James Manning, manager of OfficeMax, said there will be no liquidation sale at the location and that the handful of employees at his soon-to-be-vacated store should have an opportunity to transfer to Office Depot, which is about three miles away from Cross Country Plaza.
“Whatever product that is going to be left over from regular sales and things like that, they’re just going to be packed up and distributed throughout the rest of the district,” he said of the OfficeMax inventory after the store’s Sept. 30 closing.
The Office Depot store in Columbus has been open more than two decades. It is among nearly 50 locations that have been remodeled across the U.S. into the Boca Raton, Fla.-based office supply retailer’s “store of the future” design. The Columbus location is one of only three in Georgia thus far to have the refreshed look and smaller layout, with the other two in Marietta and Conyers. A store in Montgomery, Ala., also has the design.
“They pretty much cut those things (square footage) right in half. What is in there is very well organized,” Manning said. “The store looks great over there.”

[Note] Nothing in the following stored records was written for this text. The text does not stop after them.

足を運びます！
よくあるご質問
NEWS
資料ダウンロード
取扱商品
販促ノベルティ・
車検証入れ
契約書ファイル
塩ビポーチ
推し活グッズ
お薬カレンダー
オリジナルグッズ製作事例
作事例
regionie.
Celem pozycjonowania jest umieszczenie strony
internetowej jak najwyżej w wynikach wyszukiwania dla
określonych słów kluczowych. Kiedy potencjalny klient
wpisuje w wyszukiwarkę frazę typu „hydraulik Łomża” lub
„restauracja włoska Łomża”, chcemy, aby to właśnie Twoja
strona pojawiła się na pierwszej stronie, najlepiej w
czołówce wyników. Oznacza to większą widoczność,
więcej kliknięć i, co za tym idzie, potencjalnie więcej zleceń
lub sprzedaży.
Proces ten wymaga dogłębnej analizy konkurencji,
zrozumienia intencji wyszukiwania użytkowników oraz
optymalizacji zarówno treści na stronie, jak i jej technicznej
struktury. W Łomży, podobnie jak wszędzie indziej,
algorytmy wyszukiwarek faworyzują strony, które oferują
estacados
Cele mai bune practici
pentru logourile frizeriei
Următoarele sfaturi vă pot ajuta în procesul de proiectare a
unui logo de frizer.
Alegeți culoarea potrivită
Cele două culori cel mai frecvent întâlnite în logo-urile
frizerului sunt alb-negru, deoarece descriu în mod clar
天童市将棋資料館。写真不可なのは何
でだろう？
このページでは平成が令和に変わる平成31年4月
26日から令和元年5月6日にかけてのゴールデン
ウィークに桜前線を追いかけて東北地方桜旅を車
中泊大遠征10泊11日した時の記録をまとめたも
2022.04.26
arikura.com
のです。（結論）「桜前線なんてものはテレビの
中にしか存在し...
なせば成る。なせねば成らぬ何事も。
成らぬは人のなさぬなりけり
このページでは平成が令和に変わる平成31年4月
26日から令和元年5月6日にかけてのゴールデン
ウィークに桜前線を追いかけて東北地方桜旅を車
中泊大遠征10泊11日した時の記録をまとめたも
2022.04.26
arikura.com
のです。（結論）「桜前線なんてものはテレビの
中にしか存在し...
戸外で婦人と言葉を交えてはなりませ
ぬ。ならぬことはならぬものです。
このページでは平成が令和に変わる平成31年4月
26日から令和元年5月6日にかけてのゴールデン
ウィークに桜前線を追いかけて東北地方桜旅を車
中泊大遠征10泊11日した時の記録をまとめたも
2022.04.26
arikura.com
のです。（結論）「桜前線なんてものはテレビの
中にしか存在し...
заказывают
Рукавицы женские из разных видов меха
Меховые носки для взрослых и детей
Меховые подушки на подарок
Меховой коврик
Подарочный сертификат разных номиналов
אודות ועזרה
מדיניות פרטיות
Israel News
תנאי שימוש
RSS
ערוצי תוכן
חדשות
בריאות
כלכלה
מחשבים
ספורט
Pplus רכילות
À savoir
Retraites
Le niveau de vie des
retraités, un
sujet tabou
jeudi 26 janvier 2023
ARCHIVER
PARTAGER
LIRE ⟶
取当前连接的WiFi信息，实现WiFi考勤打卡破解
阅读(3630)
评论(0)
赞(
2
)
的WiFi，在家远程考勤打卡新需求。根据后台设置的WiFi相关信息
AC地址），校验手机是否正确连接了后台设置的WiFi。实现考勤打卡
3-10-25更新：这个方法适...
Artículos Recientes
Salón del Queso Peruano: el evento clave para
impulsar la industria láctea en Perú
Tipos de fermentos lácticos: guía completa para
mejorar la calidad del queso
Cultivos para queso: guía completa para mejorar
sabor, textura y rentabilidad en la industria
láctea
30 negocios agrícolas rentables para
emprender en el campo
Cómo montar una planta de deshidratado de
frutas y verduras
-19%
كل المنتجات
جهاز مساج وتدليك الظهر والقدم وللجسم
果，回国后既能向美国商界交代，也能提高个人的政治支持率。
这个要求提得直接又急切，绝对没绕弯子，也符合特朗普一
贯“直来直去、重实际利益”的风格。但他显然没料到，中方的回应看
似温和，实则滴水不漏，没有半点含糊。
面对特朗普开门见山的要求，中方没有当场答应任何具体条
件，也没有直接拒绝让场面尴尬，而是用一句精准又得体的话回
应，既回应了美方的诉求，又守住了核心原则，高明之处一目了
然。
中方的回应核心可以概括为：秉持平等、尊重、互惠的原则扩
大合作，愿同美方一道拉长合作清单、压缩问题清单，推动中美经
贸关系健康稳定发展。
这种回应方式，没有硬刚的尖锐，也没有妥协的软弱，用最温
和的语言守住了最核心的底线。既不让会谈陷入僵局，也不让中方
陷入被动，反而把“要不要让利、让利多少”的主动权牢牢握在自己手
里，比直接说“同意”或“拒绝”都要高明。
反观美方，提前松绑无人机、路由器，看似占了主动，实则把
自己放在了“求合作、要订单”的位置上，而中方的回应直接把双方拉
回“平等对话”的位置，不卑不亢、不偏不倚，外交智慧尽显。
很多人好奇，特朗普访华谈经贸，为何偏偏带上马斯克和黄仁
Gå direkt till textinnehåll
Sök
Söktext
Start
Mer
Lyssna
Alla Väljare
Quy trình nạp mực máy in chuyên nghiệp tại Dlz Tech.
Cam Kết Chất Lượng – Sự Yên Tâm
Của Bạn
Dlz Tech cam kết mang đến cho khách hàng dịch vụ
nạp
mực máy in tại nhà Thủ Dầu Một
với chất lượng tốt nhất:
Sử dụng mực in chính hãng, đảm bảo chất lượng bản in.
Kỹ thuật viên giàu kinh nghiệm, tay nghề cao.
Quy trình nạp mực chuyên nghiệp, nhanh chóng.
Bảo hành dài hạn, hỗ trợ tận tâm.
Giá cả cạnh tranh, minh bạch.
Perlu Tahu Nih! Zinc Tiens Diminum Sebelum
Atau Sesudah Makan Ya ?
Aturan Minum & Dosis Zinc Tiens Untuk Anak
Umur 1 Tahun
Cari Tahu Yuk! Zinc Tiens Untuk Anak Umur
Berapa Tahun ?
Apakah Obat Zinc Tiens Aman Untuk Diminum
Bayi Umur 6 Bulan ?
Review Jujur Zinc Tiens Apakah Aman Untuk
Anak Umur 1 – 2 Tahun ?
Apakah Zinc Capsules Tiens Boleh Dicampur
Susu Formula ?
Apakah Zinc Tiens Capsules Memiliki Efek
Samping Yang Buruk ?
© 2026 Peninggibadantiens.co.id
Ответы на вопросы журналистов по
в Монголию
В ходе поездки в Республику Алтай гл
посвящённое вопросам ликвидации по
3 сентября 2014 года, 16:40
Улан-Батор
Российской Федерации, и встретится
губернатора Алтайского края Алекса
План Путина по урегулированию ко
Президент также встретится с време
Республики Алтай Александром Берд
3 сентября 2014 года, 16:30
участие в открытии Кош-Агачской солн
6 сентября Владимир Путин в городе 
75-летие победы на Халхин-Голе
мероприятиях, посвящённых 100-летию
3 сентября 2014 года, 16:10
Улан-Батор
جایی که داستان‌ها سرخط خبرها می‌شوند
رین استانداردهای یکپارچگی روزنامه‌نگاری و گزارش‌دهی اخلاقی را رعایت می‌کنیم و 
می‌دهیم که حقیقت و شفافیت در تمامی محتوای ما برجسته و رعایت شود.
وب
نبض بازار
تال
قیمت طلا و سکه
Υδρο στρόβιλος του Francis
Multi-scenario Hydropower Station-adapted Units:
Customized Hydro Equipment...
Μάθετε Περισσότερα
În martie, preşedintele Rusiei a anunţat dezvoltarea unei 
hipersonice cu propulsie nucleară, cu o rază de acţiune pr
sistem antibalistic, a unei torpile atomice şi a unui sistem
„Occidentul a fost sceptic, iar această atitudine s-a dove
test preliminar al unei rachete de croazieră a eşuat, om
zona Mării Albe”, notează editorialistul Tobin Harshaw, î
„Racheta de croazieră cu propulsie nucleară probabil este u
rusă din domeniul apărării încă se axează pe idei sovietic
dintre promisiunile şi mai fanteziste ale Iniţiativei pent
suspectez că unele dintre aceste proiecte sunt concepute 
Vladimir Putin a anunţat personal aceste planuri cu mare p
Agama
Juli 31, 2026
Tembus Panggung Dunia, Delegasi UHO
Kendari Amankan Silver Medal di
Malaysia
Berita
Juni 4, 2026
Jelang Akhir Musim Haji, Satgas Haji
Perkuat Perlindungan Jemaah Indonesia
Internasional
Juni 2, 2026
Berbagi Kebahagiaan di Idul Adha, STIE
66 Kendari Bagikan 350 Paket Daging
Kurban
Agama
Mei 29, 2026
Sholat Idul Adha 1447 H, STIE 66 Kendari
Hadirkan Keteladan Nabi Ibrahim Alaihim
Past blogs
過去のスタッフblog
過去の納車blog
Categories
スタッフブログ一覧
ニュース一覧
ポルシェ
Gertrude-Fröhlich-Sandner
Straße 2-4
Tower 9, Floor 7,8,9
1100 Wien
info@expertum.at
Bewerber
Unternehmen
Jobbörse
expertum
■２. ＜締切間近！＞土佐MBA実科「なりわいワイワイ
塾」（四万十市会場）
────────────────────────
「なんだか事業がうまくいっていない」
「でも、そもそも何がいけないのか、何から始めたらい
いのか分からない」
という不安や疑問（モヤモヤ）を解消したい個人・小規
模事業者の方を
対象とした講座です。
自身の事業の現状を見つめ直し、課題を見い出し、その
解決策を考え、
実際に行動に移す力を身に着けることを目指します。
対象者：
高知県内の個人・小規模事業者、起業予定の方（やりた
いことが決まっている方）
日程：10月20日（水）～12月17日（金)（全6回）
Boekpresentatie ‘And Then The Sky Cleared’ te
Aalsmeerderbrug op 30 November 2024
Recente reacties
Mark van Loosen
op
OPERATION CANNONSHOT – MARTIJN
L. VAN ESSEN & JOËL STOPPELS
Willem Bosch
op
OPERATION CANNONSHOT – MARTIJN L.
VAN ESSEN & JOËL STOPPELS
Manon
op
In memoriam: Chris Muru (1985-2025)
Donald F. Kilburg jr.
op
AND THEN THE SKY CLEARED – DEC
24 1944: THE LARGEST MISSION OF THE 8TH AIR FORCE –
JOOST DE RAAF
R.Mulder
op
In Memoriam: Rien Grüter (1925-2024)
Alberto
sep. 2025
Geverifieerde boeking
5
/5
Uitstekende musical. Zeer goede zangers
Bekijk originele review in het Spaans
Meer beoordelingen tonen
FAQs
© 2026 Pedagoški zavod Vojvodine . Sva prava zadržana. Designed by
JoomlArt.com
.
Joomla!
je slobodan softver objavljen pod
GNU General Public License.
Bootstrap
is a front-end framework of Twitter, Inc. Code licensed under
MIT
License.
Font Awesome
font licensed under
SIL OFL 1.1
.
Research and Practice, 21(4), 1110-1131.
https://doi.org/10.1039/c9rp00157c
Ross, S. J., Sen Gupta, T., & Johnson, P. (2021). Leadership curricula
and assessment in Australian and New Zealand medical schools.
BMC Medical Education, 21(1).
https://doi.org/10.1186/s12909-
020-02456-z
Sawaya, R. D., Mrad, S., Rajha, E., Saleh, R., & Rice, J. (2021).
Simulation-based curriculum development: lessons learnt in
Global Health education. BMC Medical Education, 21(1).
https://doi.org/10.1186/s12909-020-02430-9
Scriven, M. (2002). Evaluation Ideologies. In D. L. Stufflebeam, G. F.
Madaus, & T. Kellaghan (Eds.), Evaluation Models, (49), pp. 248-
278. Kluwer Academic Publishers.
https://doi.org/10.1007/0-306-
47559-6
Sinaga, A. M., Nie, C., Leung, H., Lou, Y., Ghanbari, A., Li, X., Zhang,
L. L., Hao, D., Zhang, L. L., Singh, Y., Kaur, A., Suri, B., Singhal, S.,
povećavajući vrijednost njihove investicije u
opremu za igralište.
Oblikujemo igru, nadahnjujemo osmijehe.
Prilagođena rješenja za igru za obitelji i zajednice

Office Depot, which saw its proposed merger with the Staples office supply retail chain fall through in 2015, has been steadily closing stores since and watching its overall sales slide because of fewer locations and “challenging market conditions,” it has said in financial reports.
The retailer shuttered 181 stores in 2015, followed by 123 more last year, with plans to close at least 75 more this year. In all, as part of its OfficeMax “integration,” the company wants to have about 400 fewer outlets nationwide. It now has about 1,400 locations.
“The company expects the rate of sales decline to improve in the second half of 2017 based on improvements in customer retention, implementation of new customer wins and growth from strategic business initiatives,” Office Depot said in its most recent second-quarter earnings report.
The restructuring of store locations and other cost-saving efforts should “deliver” more than $250 million in overall savings company-wide by the end of 2018, the company said.